Data in this exercise
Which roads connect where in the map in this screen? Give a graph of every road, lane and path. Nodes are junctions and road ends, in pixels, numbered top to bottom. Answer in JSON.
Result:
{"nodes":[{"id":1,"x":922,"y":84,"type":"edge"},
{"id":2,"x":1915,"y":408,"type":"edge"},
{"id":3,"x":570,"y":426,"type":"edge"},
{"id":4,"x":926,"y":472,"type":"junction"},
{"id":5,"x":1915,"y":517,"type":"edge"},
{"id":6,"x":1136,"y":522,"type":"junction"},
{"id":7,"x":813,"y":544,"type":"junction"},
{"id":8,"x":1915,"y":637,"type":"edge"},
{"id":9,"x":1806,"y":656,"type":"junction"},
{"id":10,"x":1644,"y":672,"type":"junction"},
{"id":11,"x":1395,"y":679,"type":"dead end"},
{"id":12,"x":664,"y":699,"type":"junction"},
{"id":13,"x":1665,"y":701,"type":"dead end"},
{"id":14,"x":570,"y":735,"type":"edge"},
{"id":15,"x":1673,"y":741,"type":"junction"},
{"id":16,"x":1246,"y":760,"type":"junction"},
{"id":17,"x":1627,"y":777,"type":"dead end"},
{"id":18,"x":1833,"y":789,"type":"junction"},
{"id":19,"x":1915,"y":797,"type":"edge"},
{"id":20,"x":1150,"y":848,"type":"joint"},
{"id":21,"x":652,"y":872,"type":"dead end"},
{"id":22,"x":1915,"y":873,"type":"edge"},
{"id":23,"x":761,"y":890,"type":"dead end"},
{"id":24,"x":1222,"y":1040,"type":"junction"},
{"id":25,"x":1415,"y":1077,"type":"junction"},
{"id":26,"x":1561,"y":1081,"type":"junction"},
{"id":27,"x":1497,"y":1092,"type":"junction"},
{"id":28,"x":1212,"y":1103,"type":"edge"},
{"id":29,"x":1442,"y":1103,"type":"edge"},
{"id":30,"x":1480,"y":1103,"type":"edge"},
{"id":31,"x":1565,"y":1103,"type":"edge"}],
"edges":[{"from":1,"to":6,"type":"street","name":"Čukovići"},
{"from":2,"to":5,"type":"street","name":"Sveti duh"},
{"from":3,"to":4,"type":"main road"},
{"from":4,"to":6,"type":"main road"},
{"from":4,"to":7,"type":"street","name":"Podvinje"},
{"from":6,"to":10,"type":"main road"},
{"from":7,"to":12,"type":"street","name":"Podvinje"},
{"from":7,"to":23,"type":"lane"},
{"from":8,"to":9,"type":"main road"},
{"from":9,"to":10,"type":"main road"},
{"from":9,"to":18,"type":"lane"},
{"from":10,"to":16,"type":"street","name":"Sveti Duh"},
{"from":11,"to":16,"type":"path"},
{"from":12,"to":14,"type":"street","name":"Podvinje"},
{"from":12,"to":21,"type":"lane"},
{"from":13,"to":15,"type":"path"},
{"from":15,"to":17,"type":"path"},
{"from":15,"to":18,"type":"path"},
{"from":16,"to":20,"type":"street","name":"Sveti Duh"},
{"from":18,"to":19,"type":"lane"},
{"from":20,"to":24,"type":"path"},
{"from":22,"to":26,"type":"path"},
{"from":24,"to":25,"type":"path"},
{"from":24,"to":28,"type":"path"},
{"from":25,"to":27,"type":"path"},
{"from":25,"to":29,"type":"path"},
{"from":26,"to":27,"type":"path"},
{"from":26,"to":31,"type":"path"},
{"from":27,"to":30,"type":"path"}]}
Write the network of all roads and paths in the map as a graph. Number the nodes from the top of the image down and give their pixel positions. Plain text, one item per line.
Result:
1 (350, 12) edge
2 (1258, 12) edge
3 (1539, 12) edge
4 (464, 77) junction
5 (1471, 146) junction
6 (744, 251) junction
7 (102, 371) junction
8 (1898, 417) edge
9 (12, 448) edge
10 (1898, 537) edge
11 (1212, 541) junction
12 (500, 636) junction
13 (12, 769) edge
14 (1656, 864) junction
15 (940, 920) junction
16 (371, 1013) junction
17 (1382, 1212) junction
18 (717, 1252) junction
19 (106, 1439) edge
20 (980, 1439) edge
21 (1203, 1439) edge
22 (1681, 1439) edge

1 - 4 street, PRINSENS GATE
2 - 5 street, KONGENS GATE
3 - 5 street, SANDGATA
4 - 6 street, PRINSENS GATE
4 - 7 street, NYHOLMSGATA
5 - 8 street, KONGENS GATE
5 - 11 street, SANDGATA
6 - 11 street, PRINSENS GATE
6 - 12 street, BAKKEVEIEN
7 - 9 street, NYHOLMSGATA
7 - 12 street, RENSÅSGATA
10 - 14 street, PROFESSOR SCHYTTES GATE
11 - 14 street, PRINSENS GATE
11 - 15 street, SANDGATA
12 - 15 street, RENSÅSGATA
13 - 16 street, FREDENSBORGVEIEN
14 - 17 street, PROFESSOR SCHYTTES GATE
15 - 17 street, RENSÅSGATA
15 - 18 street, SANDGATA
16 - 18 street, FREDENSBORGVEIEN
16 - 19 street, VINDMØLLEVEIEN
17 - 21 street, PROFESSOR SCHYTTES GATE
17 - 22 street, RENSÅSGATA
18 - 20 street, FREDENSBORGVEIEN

Task prompt
Without skipping anything, transcribe every line above exactly.

Task answer
Which roads connect where in the map in this screen? Give a graph of every road, lane and path. Nodes are junctions and road ends, in pixels, numbered top to bottom. Answer in JSON.
Result:
{"nodes":[{"id":1,"x":922,"y":84,"type":"edge"},
{"id":2,"x":1915,"y":408,"type":"edge"},
{"id":3,"x":570,"y":426,"type":"edge"},
{"id":4,"x":926,"y":472,"type":"junction"},
{"id":5,"x":1915,"y":517,"type":"edge"},
{"id":6,"x":1136,"y":522,"type":"junction"},
{"id":7,"x":813,"y":544,"type":"junction"},
{"id":8,"x":1915,"y":637,"type":"edge"},
{"id":9,"x":1806,"y":656,"type":"junction"},
{"id":10,"x":1644,"y":672,"type":"junction"},
{"id":11,"x":1395,"y":679,"type":"dead end"},
{"id":12,"x":664,"y":699,"type":"junction"},
{"id":13,"x":1665,"y":701,"type":"dead end"},
{"id":14,"x":570,"y":735,"type":"edge"},
{"id":15,"x":1673,"y":741,"type":"junction"},
{"id":16,"x":1246,"y":760,"type":"junction"},
{"id":17,"x":1627,"y":777,"type":"dead end"},
{"id":18,"x":1833,"y":789,"type":"junction"},
{"id":19,"x":1915,"y":797,"type":"edge"},
{"id":20,"x":1150,"y":848,"type":"joint"},
{"id":21,"x":652,"y":872,"type":"dead end"},
{"id":22,"x":1915,"y":873,"type":"edge"},
{"id":23,"x":761,"y":890,"type":"dead end"},
{"id":24,"x":1222,"y":1040,"type":"junction"},
{"id":25,"x":1415,"y":1077,"type":"junction"},
{"id":26,"x":1561,"y":1081,"type":"junction"},
{"id":27,"x":1497,"y":1092,"type":"junction"},
{"id":28,"x":1212,"y":1103,"type":"edge"},
{"id":29,"x":1442,"y":1103,"type":"edge"},
{"id":30,"x":1480,"y":1103,"type":"edge"},
{"id":31,"x":1565,"y":1103,"type":"edge"}],
"edges":[{"from":1,"to":6,"type":"street","name":"Čukovići"},
{"from":2,"to":5,"type":"street","name":"Sveti duh"},
{"from":3,"to":4,"type":"main road"},
{"from":4,"to":6,"type":"main road"},
{"from":4,"to":7,"type":"street","name":"Podvinje"},
{"from":6,"to":10,"type":"main road"},
{"from":7,"to":12,"type":"street","name":"Podvinje"},
{"from":7,"to":23,"type":"lane"},
{"from":8,"to":9,"type":"main road"},
{"from":9,"to":10,"type":"main road"},
{"from":9,"to":18,"type":"lane"},
{"from":10,"to":16,"type":"street","name":"Sveti Duh"},
{"from":11,"to":16,"type":"path"},
{"from":12,"to":14,"type":"street","name":"Podvinje"},
{"from":12,"to":21,"type":"lane"},
{"from":13,"to":15,"type":"path"},
{"from":15,"to":17,"type":"path"},
{"from":15,"to":18,"type":"path"},
{"from":16,"to":20,"type":"street","name":"Sveti Duh"},
{"from":18,"to":19,"type":"lane"},
{"from":20,"to":24,"type":"path"},
{"from":22,"to":26,"type":"path"},
{"from":24,"to":25,"type":"path"},
{"from":24,"to":28,"type":"path"},
{"from":25,"to":27,"type":"path"},
{"from":25,"to":29,"type":"path"},
{"from":26,"to":27,"type":"path"},
{"from":26,"to":31,"type":"path"},
{"from":27,"to":30,"type":"path"}]}
Write the network of all roads and paths in the map as a graph. Number the nodes from the top of the image down and give their pixel positions. Plain text, one item per line.
Result:
1 (350, 12) edge
2 (1258, 12) edge
3 (1539, 12) edge
4 (464, 77) junction
5 (1471, 146) junction
6 (744, 251) junction
7 (102, 371) junction
8 (1898, 417) edge
9 (12, 448) edge
10 (1898, 537) edge
11 (1212, 541) junction
12 (500, 636) junction
13 (12, 769) edge
14 (1656, 864) junction
15 (940, 920) junction
16 (371, 1013) junction
17 (1382, 1212) junction
18 (717, 1252) junction
19 (106, 1439) edge
20 (980, 1439) edge
21 (1203, 1439) edge
22 (1681, 1439) edge

1 - 4 street, PRINSENS GATE
2 - 5 street, KONGENS GATE
3 - 5 street, SANDGATA
4 - 6 street, PRINSENS GATE
4 - 7 street, NYHOLMSGATA
5 - 8 street, KONGENS GATE
5 - 11 street, SANDGATA
6 - 11 street, PRINSENS GATE
6 - 12 street, BAKKEVEIEN
7 - 9 street, NYHOLMSGATA
7 - 12 street, RENSÅSGATA
10 - 14 street, PROFESSOR SCHYTTES GATE
11 - 14 street, PRINSENS GATE
11 - 15 street, SANDGATA
12 - 15 street, RENSÅSGATA
13 - 16 street, FREDENSBORGVEIEN
14 - 17 street, PROFESSOR SCHYTTES GATE
15 - 17 street, RENSÅSGATA
15 - 18 street, SANDGATA
16 - 18 street, FREDENSBORGVEIEN
16 - 19 street, VINDMØLLEVEIEN
17 - 21 street, PROFESSOR SCHYTTES GATE
17 - 22 street, RENSÅSGATA
18 - 20 street, FREDENSBORGVEIEN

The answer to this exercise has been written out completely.